Ele destacou a exportação de chocolates com percentual mais intenso de massa de cacau e de frutos característicos do país, por meio do programa que a associação tem há mais de 20 anos com a Agência Brasileira de Promoção de Exportações e Investimentos (Apex-Brasil), com a finalidade de abrir mercado para os pequenos fabricantes.

EMPREGO

As indústrias associadas à Abicab geram em torno de 450 mil postos de trabalho. A Páscoa funciona sempre como porta de entrada dos trabalhadores para o setor, com taxa de empregabilidade de 30%, informou o presidente da entidade. Na Páscoa de 2026, o número de empregos temporários subiu de 9.946 vagas, registrado no mesmo período do ano anterior, para 14.558 vagas.

O dado mostra que o setor está aquecido, tem desempenho positivo junto aos consumidores e à população.

“A Páscoa é um momento de oportunidade e nossa principal ocasião de consumo. É uma ocasião não só de empregos temporários, mas de lançamento de novidades pelo setor”, avaliou Jaime Recena. Mais de 130 produtos novos foram lançados no período da Páscoa de 2026. “Essa é uma agenda importante que o setor consegue trazer”, afirmou.

Segundo Recena, a indústria de chocolate está sempre atenta e procurando trazer coisas novas que possam agregar, “deixando o dia a dia dos consumidores mais feliz”. É um produto acessível e disponível para todas as faixas de renda.

Para o presidente da associação, o chocolate não é mais um produto de sazonalidade; ele ocupa espaço no dia a dia dos brasileiros ao longo do ano e constitui item presenteável. “Quem não gosta de ganhar um chocolate de presente?”, indagou. O Dia Mundial do Chocolate é também uma data importante para o setor, concluiu.

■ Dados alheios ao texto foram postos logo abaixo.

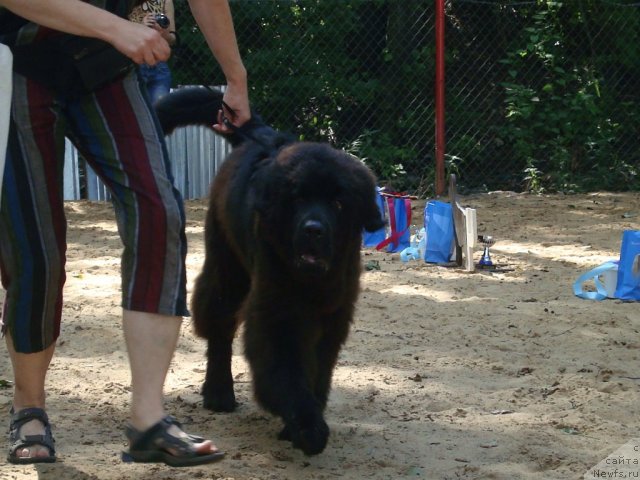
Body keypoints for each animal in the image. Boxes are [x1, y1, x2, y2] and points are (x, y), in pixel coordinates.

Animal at [155, 87, 384, 454]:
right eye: (298, 198)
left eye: (338, 203)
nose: (313, 229)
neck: (310, 282)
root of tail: (261, 135)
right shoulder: (276, 312)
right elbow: (285, 370)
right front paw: (306, 426)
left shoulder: (333, 313)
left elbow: (317, 369)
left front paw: (303, 422)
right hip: (227, 265)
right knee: (218, 324)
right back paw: (219, 393)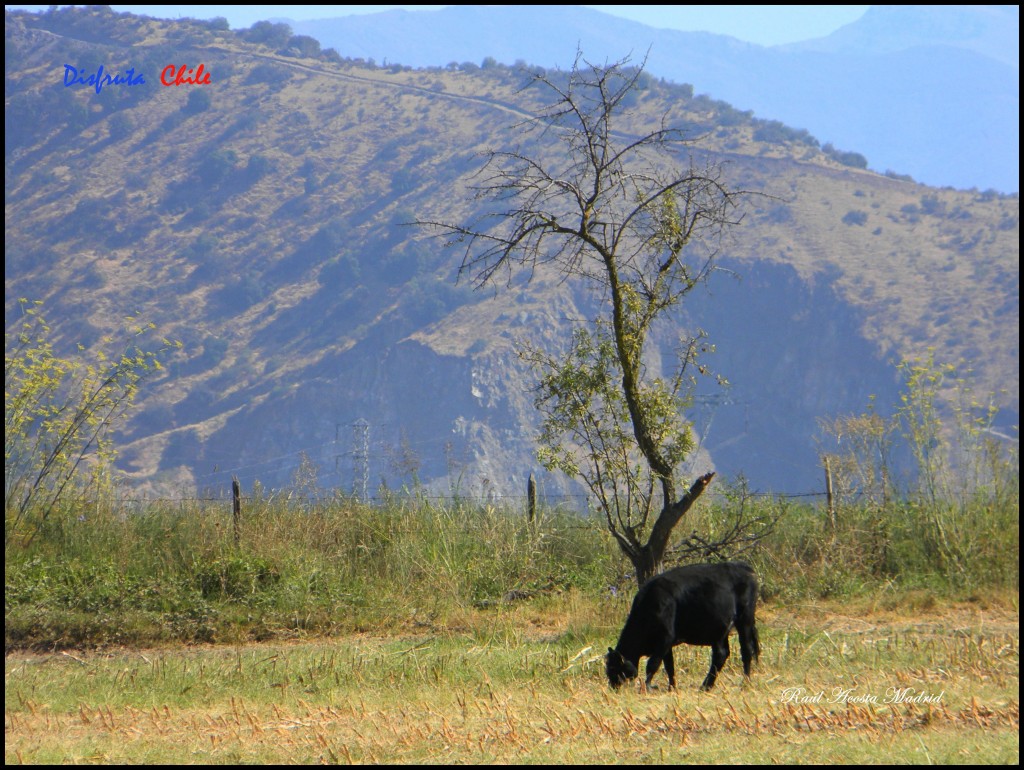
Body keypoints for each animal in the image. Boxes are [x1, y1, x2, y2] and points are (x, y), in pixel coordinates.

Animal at [606, 561, 761, 692]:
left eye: (614, 667)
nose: (612, 686)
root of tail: (743, 567)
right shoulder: (666, 644)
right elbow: (669, 666)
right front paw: (672, 687)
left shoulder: (665, 638)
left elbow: (653, 664)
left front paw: (647, 686)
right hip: (719, 630)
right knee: (721, 654)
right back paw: (706, 686)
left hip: (744, 620)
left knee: (746, 650)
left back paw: (745, 682)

A Abicab representa atualmente 96% dos principais fabricantes de chocolates, além de 62% dos fabricantes de amendoim e 68% das indústrias de balas. “Quase 100% das marcas de chocolate que a gente observa à disposição dos consumidores são associadas à Abicab”.

MERCADO FLUTUANTE

O diretor financeiro da Cooperativa da Agricultura Familiar e Economia Solidária da Bacia do Rio Salgado e Adjacências (Coopfesba), Osaná Crisóstomo, informou que a safra 2024/2025 foi muito boa na região, totalizando 80 mil toneladas de cacau vendidas por R$ 1.100 a arroba.

Os agricultores associados à cooperativa aguardam o início da próxima safra, em setembro, para terem ampliado o preço do produto pago pela indústria, atualmente na casa de R$ 330 a arroba.

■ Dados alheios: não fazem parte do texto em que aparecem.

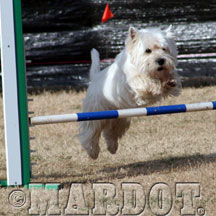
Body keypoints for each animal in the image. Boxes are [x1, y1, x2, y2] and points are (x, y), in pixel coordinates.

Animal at [79, 26, 181, 159]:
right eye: (147, 50)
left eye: (164, 49)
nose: (161, 60)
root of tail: (95, 77)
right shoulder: (134, 83)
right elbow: (145, 82)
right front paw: (156, 85)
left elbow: (170, 82)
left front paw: (170, 82)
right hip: (95, 113)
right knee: (90, 132)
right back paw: (93, 152)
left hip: (119, 118)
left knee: (110, 132)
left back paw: (112, 148)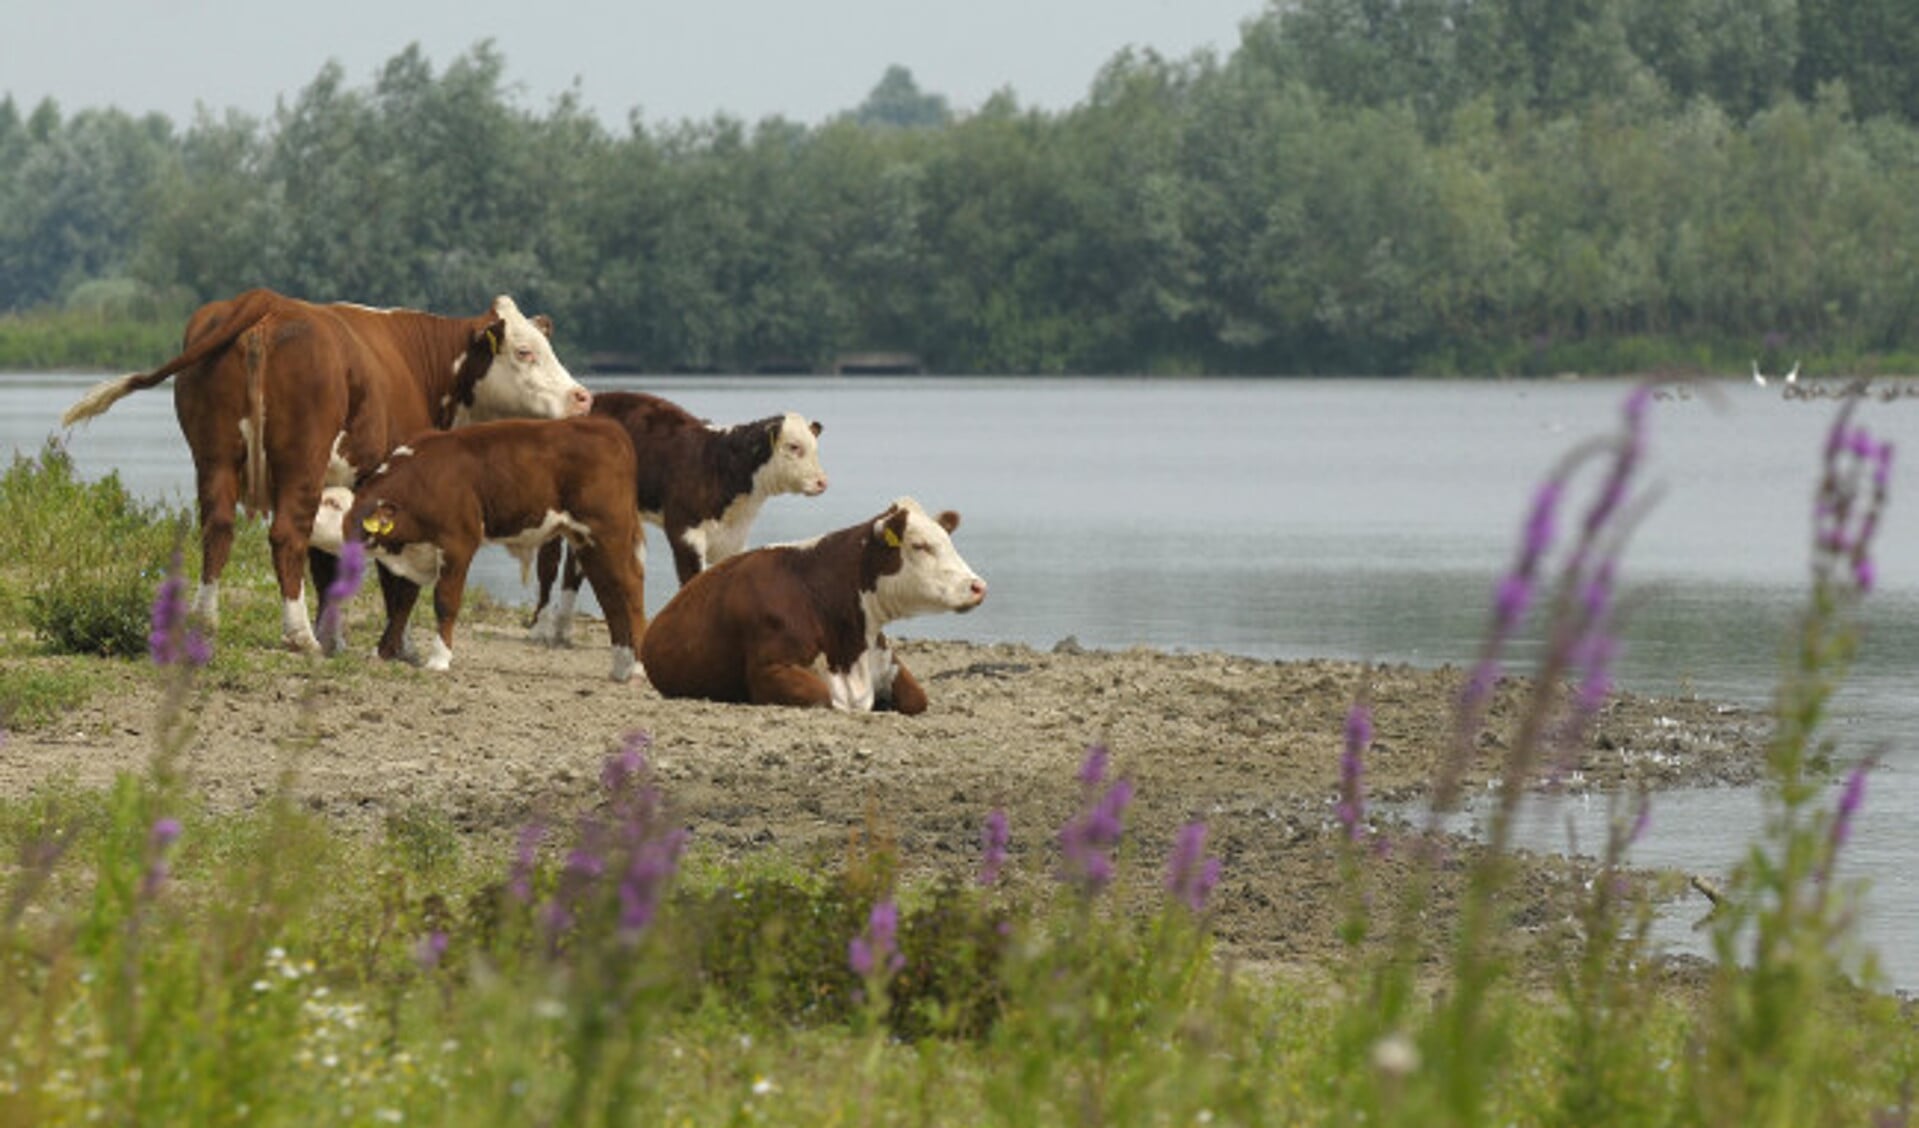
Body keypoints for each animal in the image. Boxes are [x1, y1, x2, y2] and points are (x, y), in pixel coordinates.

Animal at [59, 287, 587, 652]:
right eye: (524, 351)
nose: (582, 397)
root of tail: (267, 301)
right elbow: (390, 576)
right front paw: (393, 646)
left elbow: (327, 564)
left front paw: (336, 637)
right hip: (301, 457)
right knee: (284, 536)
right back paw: (297, 635)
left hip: (214, 454)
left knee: (219, 528)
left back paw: (206, 622)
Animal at [345, 414, 644, 679]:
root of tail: (607, 426)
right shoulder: (416, 552)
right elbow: (401, 605)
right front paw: (381, 652)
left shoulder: (458, 543)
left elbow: (445, 601)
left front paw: (439, 658)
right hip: (586, 541)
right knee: (609, 595)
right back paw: (620, 668)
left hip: (609, 532)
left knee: (630, 588)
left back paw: (638, 668)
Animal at [529, 391, 829, 648]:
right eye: (794, 446)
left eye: (815, 448)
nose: (822, 482)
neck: (718, 465)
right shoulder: (685, 530)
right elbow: (693, 581)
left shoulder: (733, 538)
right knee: (548, 564)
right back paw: (540, 630)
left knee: (574, 565)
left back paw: (563, 632)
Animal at [644, 494, 990, 713]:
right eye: (919, 545)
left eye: (947, 540)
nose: (978, 586)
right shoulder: (769, 668)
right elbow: (822, 696)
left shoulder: (884, 659)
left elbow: (917, 699)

“O mercado está flutuante”, explicou Osanah Crisóstomo para justificar o preço baixo pago hoje pelos fabricantes de chocolate. Ele acredita que o período de chuvas pode manter o preço elevado. “Depende do tempo”, afirmou.

BAHIA CACAU

A Coopfesba criou, em 2010, a Bahia Cacau, primeira fábrica de chocolate da agricultura familiar do Brasil. Localizada no município de Ibicaraí, no sul do estado, a unidade oferece ao consumidor um produto de qualidade, com alto teor de massa de cacau variável entre 35% e 70%.

O produto agrega valor a agricultores familiares de assentamentos e zonas rurais da região e oferece ao público sabores diferenciados, usando produtos como cupuaçu e cacau, como resultado de boas práticas e mudança cultural. O empreendimento agrega valor à cadeia produtiva do cacau até o chocolate produzido, além de contribuir na preservação da Mata Atlântica no sul da Bahia.

O diretor financeiro da Coopfesba informou que o chocolate da Bahia Cacau já está sendo vendido em São Paulo, no Rio Grande do Sul, em Goiás e, no estado do Rio de Janeiro, na cidade de Maricá. A expansão das vendas para o exterior foi iniciada no ano passado com a primeira remessa para Portugal.

PROTEÇÃO

Osaná Crisóstomo disse que agricultores familiares produtores de chocolate e cacau se sentem agora protegidos com a nova Lei 15.404/2026, sancionada em maio deste ano, que dispõe sobre as definições e características dos produtos derivados de cacau, o percentual mínimo de cacau nos chocolates e a informação do índice total nos rótulos desses produtos.

A lei abrange produtos nacionais e importados, comercializados no território nacional, e entrará em vigor no dia 7 de maio de 2027. A legislação é aplicável aos diversos agentes envolvidos na cadeia produtiva e de comercialização.